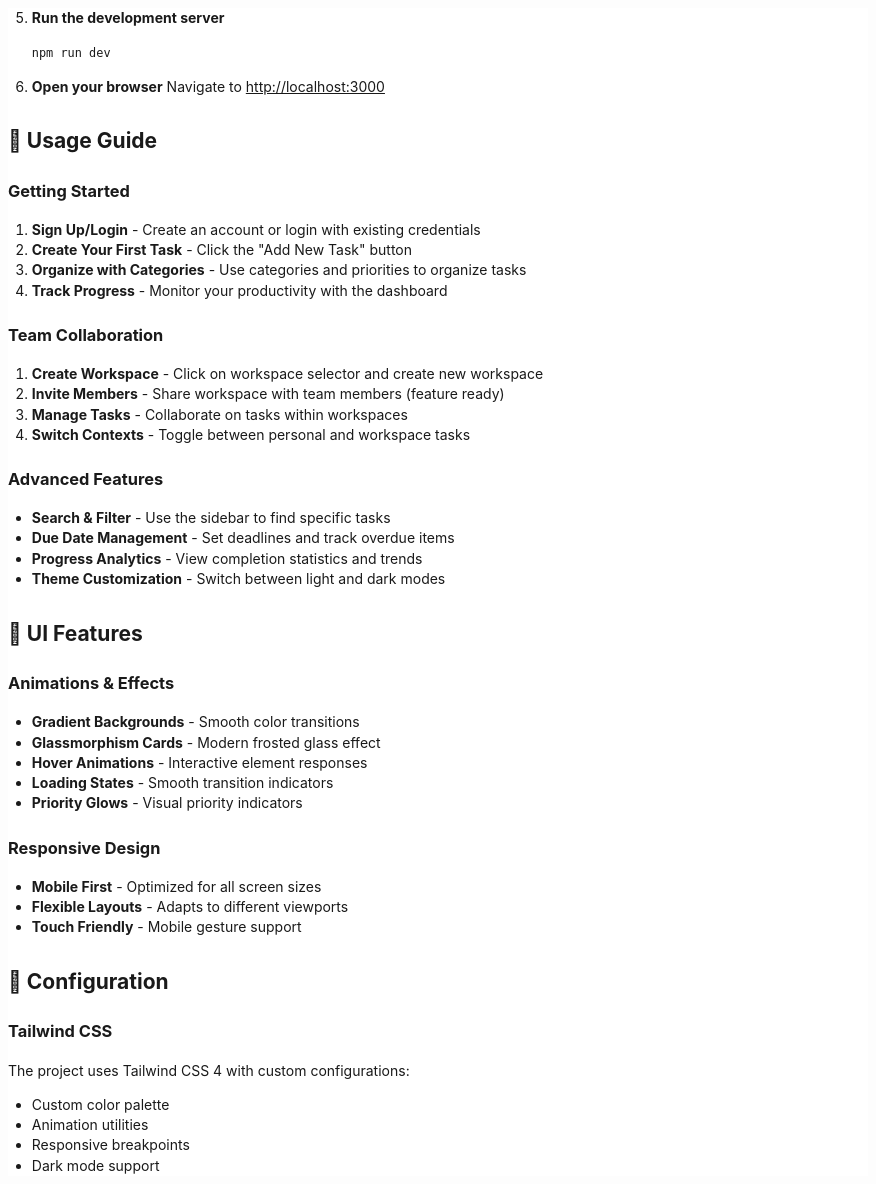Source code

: 5. **Run the development server**
   ```bash
   npm run dev
   ```

6. **Open your browser**
   Navigate to [http://localhost:3000](http://localhost:3000)

## 📖 Usage Guide

### Getting Started
1. **Sign Up/Login** - Create an account or login with existing credentials
2. **Create Your First Task** - Click the "Add New Task" button
3. **Organize with Categories** - Use categories and priorities to organize tasks
4. **Track Progress** - Monitor your productivity with the dashboard

### Team Collaboration
1. **Create Workspace** - Click on workspace selector and create new workspace
2. **Invite Members** - Share workspace with team members (feature ready)
3. **Manage Tasks** - Collaborate on tasks within workspaces
4. **Switch Contexts** - Toggle between personal and workspace tasks

### Advanced Features
- **Search & Filter** - Use the sidebar to find specific tasks
- **Due Date Management** - Set deadlines and track overdue items
- **Progress Analytics** - View completion statistics and trends
- **Theme Customization** - Switch between light and dark modes

## 🎨 UI Features

### Animations & Effects
- **Gradient Backgrounds** - Smooth color transitions
- **Glassmorphism Cards** - Modern frosted glass effect
- **Hover Animations** - Interactive element responses
- **Loading States** - Smooth transition indicators
- **Priority Glows** - Visual priority indicators

### Responsive Design
- **Mobile First** - Optimized for all screen sizes
- **Flexible Layouts** - Adapts to different viewports
- **Touch Friendly** - Mobile gesture support

## 🔧 Configuration

### Tailwind CSS
The project uses Tailwind CSS 4 with custom configurations:
- Custom color palette
- Animation utilities
- Responsive breakpoints
- Dark mode support
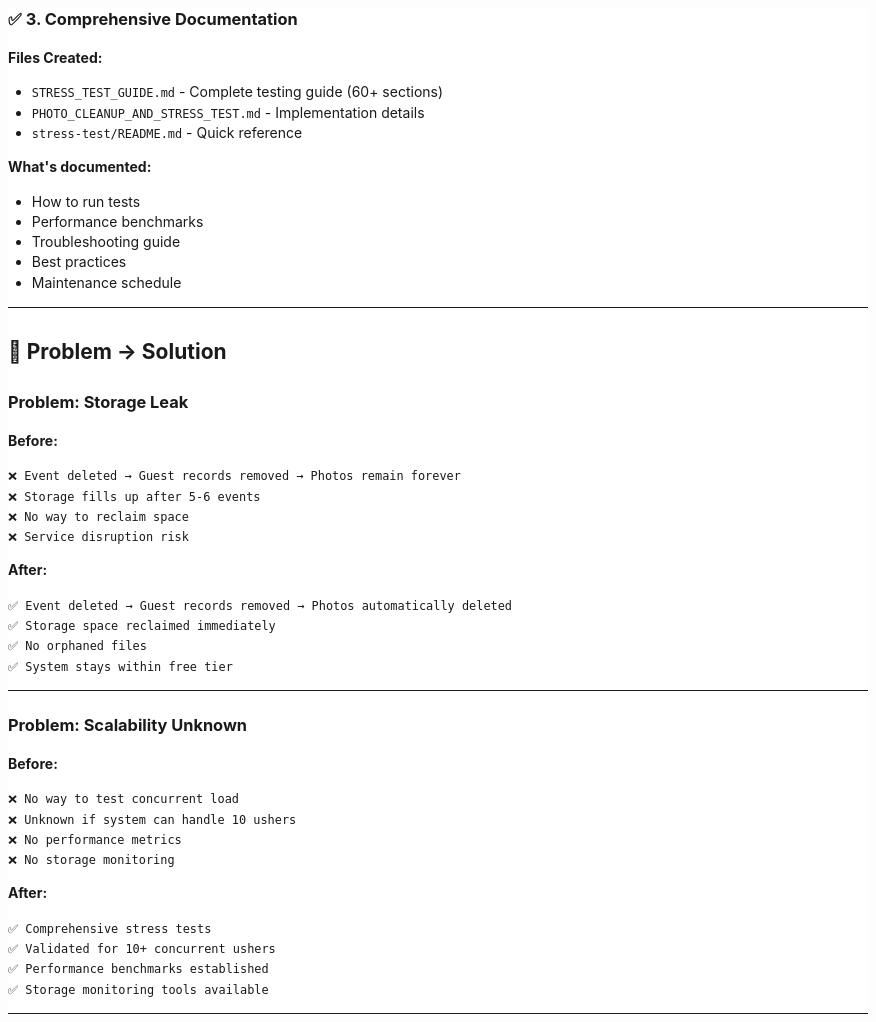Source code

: 
### ✅ 3. Comprehensive Documentation
**Files Created:**
- `STRESS_TEST_GUIDE.md` - Complete testing guide (60+ sections)
- `PHOTO_CLEANUP_AND_STRESS_TEST.md` - Implementation details
- `stress-test/README.md` - Quick reference

**What's documented:**
- How to run tests
- Performance benchmarks
- Troubleshooting guide
- Best practices
- Maintenance schedule

---

## 🎯 Problem → Solution

### Problem: Storage Leak
**Before:**
```
❌ Event deleted → Guest records removed → Photos remain forever
❌ Storage fills up after 5-6 events
❌ No way to reclaim space
❌ Service disruption risk
```

**After:**
```
✅ Event deleted → Guest records removed → Photos automatically deleted
✅ Storage space reclaimed immediately
✅ No orphaned files
✅ System stays within free tier
```

---

### Problem: Scalability Unknown
**Before:**
```
❌ No way to test concurrent load
❌ Unknown if system can handle 10 ushers
❌ No performance metrics
❌ No storage monitoring
```

**After:**
```
✅ Comprehensive stress tests
✅ Validated for 10+ concurrent ushers
✅ Performance benchmarks established
✅ Storage monitoring tools available
```

---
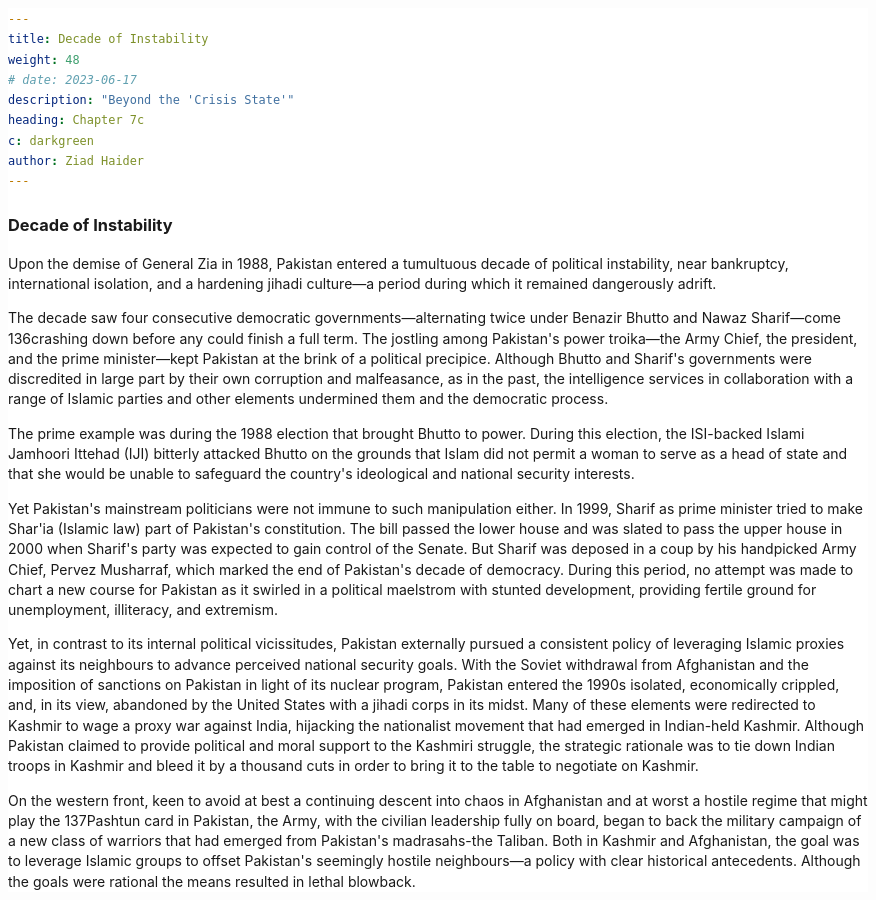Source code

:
 ```yaml
---
title: Decade of Instability
weight: 48
# date: 2023-06-17
description: "Beyond the 'Crisis State'"
heading: Chapter 7c
c: darkgreen
author: Ziad Haider
---
```



### Decade of Instability

Upon the demise of General Zia in 1988, Pakistan entered a tumultuous decade of political instability, near bankruptcy, international
isolation, and a hardening jihadi culture—a period during which it
remained dangerously adrift.

The decade saw four consecutive democratic governments—alternating twice under Benazir Bhutto and Nawaz Sharif—come
136crashing down before any could finish a full term. The jostling among Pakistan's power troika—the Army Chief, the president, and the prime
minister—kept Pakistan at the brink of a political precipice. Although Bhutto and Sharif's governments were discredited in large part by their
own corruption and malfeasance, as in the past, the intelligence services in collaboration with a range of Islamic parties and other elements
undermined them and the democratic process.

The prime example was during the 1988 election that brought Bhutto to power. During this election, the ISI-backed Islami Jamhoori Ittehad (IJI) bitterly attacked Bhutto on the grounds that Islam did not permit a woman to serve as a head of state and that she would be unable to safeguard the country's ideological and national security interests.

Yet Pakistan's mainstream politicians were not immune to such manipulation either. In 1999, Sharif as prime minister tried to make Shar'ia (Islamic law) part of Pakistan's constitution. The bill passed the lower house and was slated to pass the upper house in 2000 when Sharif's party was expected to gain control of the Senate. But Sharif was deposed in a coup by his handpicked Army Chief, Pervez Musharraf, which marked the end of Pakistan's decade of democracy. During this period, no attempt was made to chart a new course for Pakistan as it swirled in a political maelstrom with stunted development, providing fertile ground for unemployment, illiteracy, and extremism.

Yet, in contrast to its internal political vicissitudes, Pakistan externally pursued a consistent policy of leveraging Islamic proxies against its neighbours to advance perceived national security goals. With the Soviet withdrawal from Afghanistan and the imposition of sanctions on Pakistan in light of its nuclear program, Pakistan entered the 1990s isolated, economically crippled, and, in its view, abandoned by the United States with a jihadi corps in its midst. Many of these elements were redirected to Kashmir to wage a proxy war against India, hijacking the nationalist movement that had emerged in Indian-held Kashmir. Although Pakistan claimed to provide political and moral support to the Kashmiri struggle, the strategic rationale was to tie down Indian troops in Kashmir and bleed it by a thousand cuts in order to bring it to the table to negotiate on Kashmir.

On the western front, keen to avoid at best a continuing descent into chaos in Afghanistan and at worst a hostile regime that might play the 137Pashtun card in Pakistan, the Army, with the civilian leadership fully on board, began to back the military campaign of a new class of warriors that had emerged from Pakistan's madrasahs-the Taliban. Both in Kashmir and Afghanistan, the goal was to leverage Islamic groups to offset Pakistan's seemingly hostile neighbours—a policy with clear historical antecedents. Although the goals were rational the means resulted in lethal blowback.
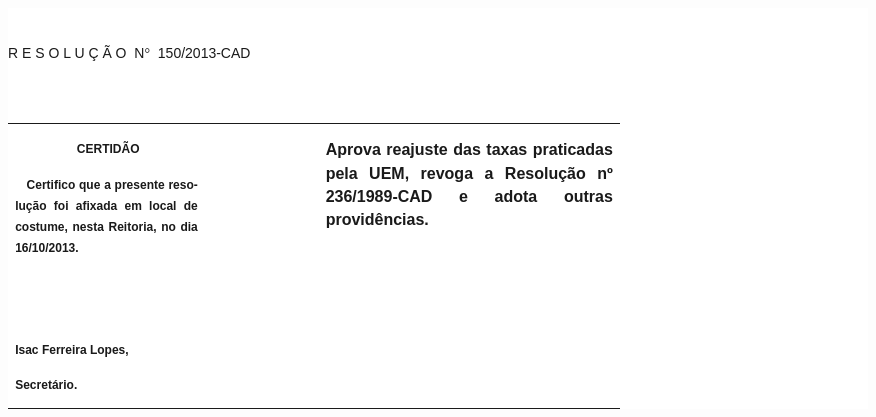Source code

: <body lang=PT-BR link=blue vlink=purple style='tab-interval:35.4pt'>

<div class=Section1>

<p class=MsoTitle><span style='font-size:11.0pt;font-family:"Arial","sans-serif";
mso-no-proof:yes'><o:p>&nbsp;</o:p></span></p>

<p class=MsoTitle><span style='font-family:"Arial","sans-serif";mso-bidi-font-family:
"Times New Roman";mso-no-proof:yes'>R E S O L U Ç Ã O<span
style='mso-spacerun:yes'>  </span>N</span><span style='font-family:Symbol;
mso-ascii-font-family:Arial;mso-hansi-font-family:Arial;mso-char-type:symbol;
mso-symbol-font-family:Symbol;mso-no-proof:yes'><span style='mso-char-type:
symbol;mso-symbol-font-family:Symbol'>°</span></span><span style='font-family:
"Arial","sans-serif";mso-bidi-font-family:"Times New Roman";mso-no-proof:yes'><span
style='mso-spacerun:yes'>  </span>150/2013-CAD<o:p></o:p></span></p>

<p class=BodyText21><span style='font-size:16.0pt;font-family:"Arial","sans-serif";
mso-bidi-font-family:"Times New Roman";mso-no-proof:yes'><o:p>&nbsp;</o:p></span></p>

<table class=MsoNormalTable border=0 cellspacing=0 cellpadding=0 width=612
 style='width:459.0pt;border-collapse:collapse;mso-padding-alt:0cm 5.4pt 0cm 5.4pt'>
 <tr style='mso-yfti-irow:0;mso-yfti-firstrow:yes;mso-yfti-lastrow:yes'>
  <td width=196 valign=top style='width:147.15pt;padding:0cm 5.4pt 0cm 5.4pt'>
  <p class=MsoNormal align=center style='text-align:center'><b
  style='mso-bidi-font-weight:normal'><span style='font-size:9.0pt;mso-bidi-font-size:
  10.0pt;font-family:"Arial","sans-serif";mso-bidi-font-family:"Times New Roman";
  mso-no-proof:yes'><span style='mso-spacerun:yes'> </span>CERTIDÃO<o:p></o:p></span></b></p>
  <p class=MsoNormal style='text-align:justify;line-height:150%'><b
  style='mso-bidi-font-weight:normal'><span style='font-size:9.0pt;mso-bidi-font-size:
  10.0pt;line-height:150%;font-family:"Arial","sans-serif";mso-bidi-font-family:
  "Times New Roman";mso-no-proof:yes'><span style='mso-spacerun:yes'>  
  </span>Certifico que a presente resolução foi afixada em local de costume,
  nesta Reitoria, no dia 16/10/2013.<o:p></o:p></span></b></p>
  <p class=MsoNormal><b style='mso-bidi-font-weight:normal'><span
  style='font-size:8.0pt;font-family:"Arial","sans-serif";mso-bidi-font-family:
  "Times New Roman";mso-no-proof:yes'><o:p>&nbsp;</o:p></span></b></p>
  <p class=MsoNormal><b style='mso-bidi-font-weight:normal'><span
  style='font-size:8.0pt;font-family:"Arial","sans-serif";mso-bidi-font-family:
  "Times New Roman";mso-no-proof:yes'><o:p>&nbsp;</o:p></span></b></p>
  <p class=MsoNormal><b style='mso-bidi-font-weight:normal'><span
  style='font-size:9.0pt;mso-bidi-font-size:10.0pt;font-family:"Arial","sans-serif";
  mso-bidi-font-family:"Times New Roman";mso-no-proof:yes'>Isac Ferreira Lopes,<o:p></o:p></span></b></p>
  <p class=MsoNormal><b style='mso-bidi-font-weight:normal'><span
  style='font-size:9.0pt;mso-bidi-font-size:10.0pt;font-family:"Arial","sans-serif";
  mso-bidi-font-family:"Times New Roman";mso-no-proof:yes'>Secretário.<o:p></o:p></span></b></p>
  </td>
  <td width=107 valign=top style='width:80.25pt;padding:0cm 5.4pt 0cm 5.4pt'>
  <p class=MsoNormal style='margin-right:-5.4pt'><b><span style='font-size:
  12.0pt;mso-bidi-font-size:10.0pt;font-family:"Arial","sans-serif";mso-bidi-font-family:
  "Times New Roman";mso-no-proof:yes'><o:p>&nbsp;</o:p></span></b></p>
  </td>
  <td width=309 valign=top style='width:231.6pt;padding:0cm 5.4pt 0cm 5.4pt'>
  <p class=MsoNormal style='text-align:justify'><b><span style='font-size:12.0pt;
  font-family:"Arial","sans-serif";mso-bidi-font-family:"Times New Roman";
  mso-no-proof:yes'>Aprova reajuste das taxas praticadas pela UEM, revoga a Resolução
  nº 236/1989-CAD e adota outras providências.<o:p></o:p></span></b></p>
  </td>
 </tr>
</table>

____________________

WHAT THE TASK REQUIRES: Gather each line in the data that holds the string "power".

RESPONSE BELOW:
136crashing down before any could finish a full term. The jostling among Pakistan's power troika—the Army Chief, the president, and the prime
The prime example was during the 1988 election that brought Bhutto to power. During this election, the ISI-backed Islami Jamhoori Ittehad (IJI) bitterly attacked Bhutto on the grounds that Islam did not permit a woman to serve as a head of state and that she would be unable to safeguard the country's ideological and national security interests.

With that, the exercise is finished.